**WHAT IS REQUIRED**: Output the listing exactly as written, apart from its pictures.

**INPUT DATA**:
────────────────────────────────────────
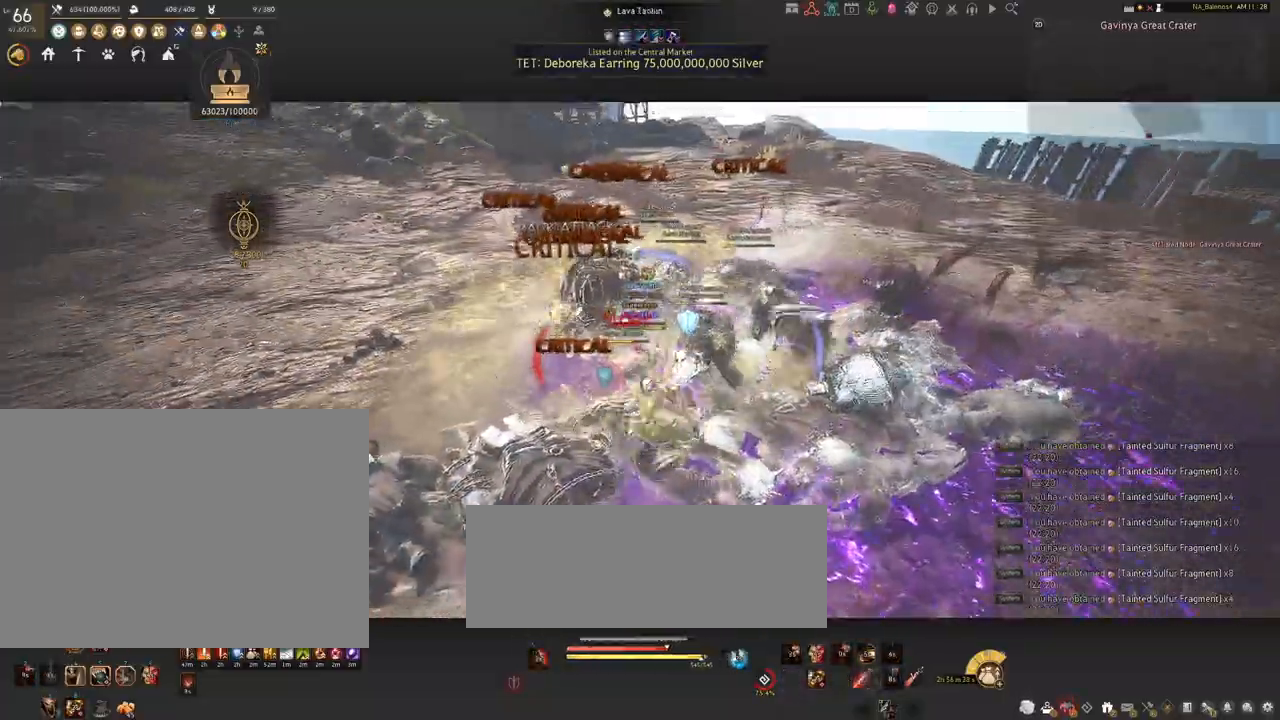
{"keys": [], "mouse": ["left"], "events": []}
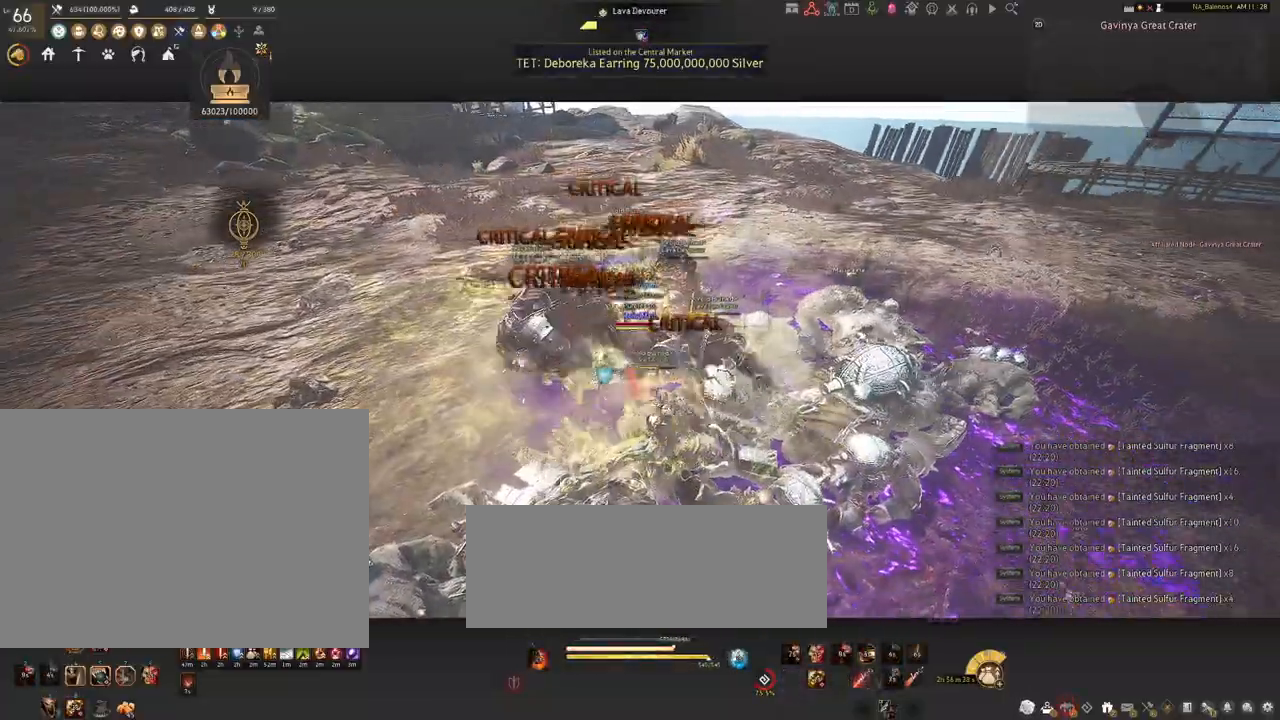
{"keys": ["q", "s"], "mouse": [], "events": [[50, "mouse_left", "up"], [50, "s", "down"], [184, "q", "down"], [217, "q", "up"], [350, "q", "down"], [384, "q", "up"], [500, "q", "down"]]}
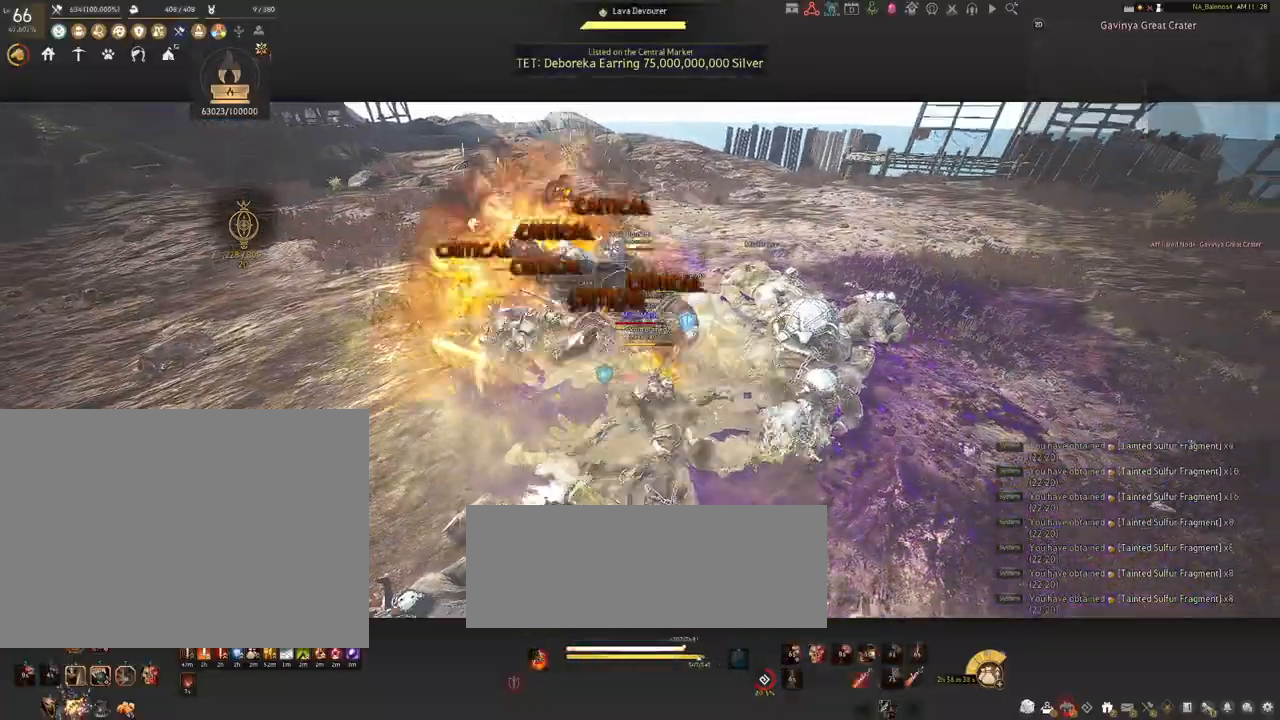
{"keys": [], "mouse": [], "events": [[34, "q", "up"], [167, "q", "down"], [200, "q", "up"], [284, "a", "down"], [317, "a", "up"], [317, "s", "up"]]}
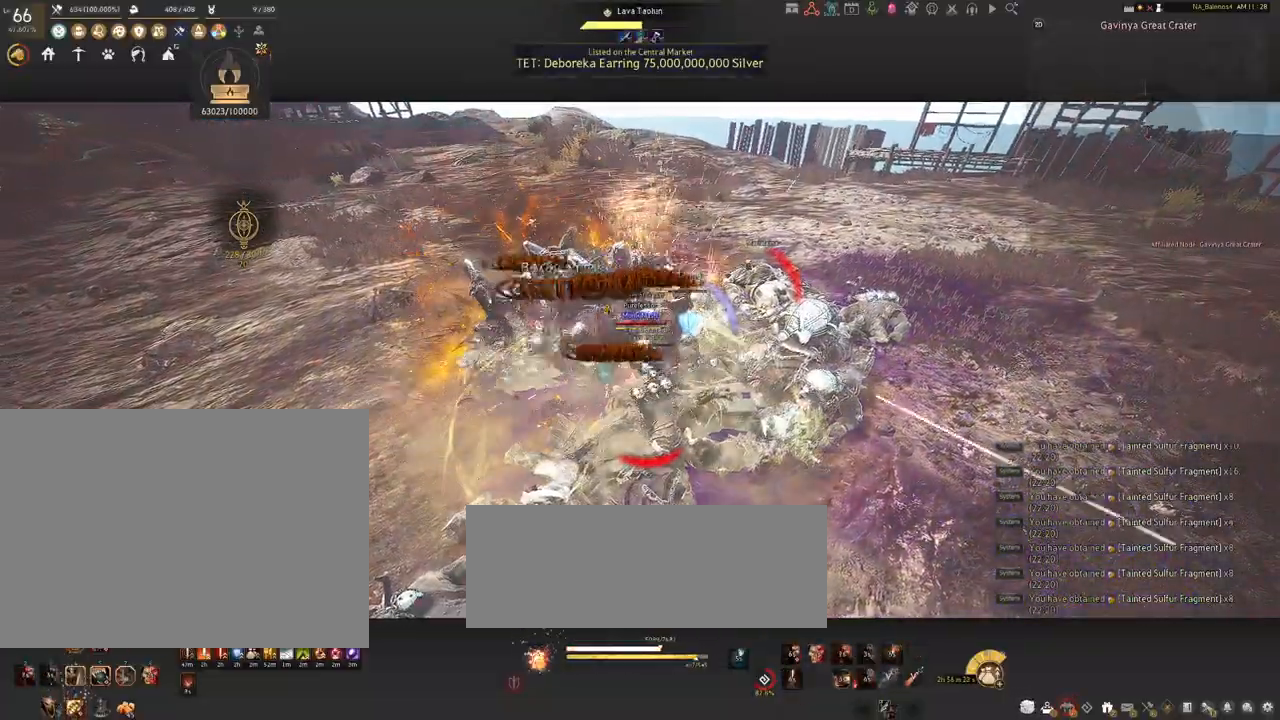
{"keys": ["d", "shift"], "mouse": [], "events": [[67, "s", "down"], [100, "d", "down"], [167, "shift", "down"], [184, "s", "up"]]}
────────────────────────────────────────
**REPLY TO THE TASK**:
{"keys": [], "mouse": ["left"], "events": []}
{"keys": ["q", "s"], "mouse": [], "events": [[50, "mouse_left", "up"], [50, "s", "down"], [184, "q", "down"], [217, "q", "up"], [350, "q", "down"], [384, "q", "up"], [500, "q", "down"]]}
{"keys": [], "mouse": [], "events": [[34, "q", "up"], [167, "q", "down"], [200, "q", "up"], [284, "a", "down"], [317, "a", "up"], [317, "s", "up"]]}
{"keys": ["d", "shift"], "mouse": [], "events": [[67, "s", "down"], [100, "d", "down"], [167, "shift", "down"], [184, "s", "up"]]}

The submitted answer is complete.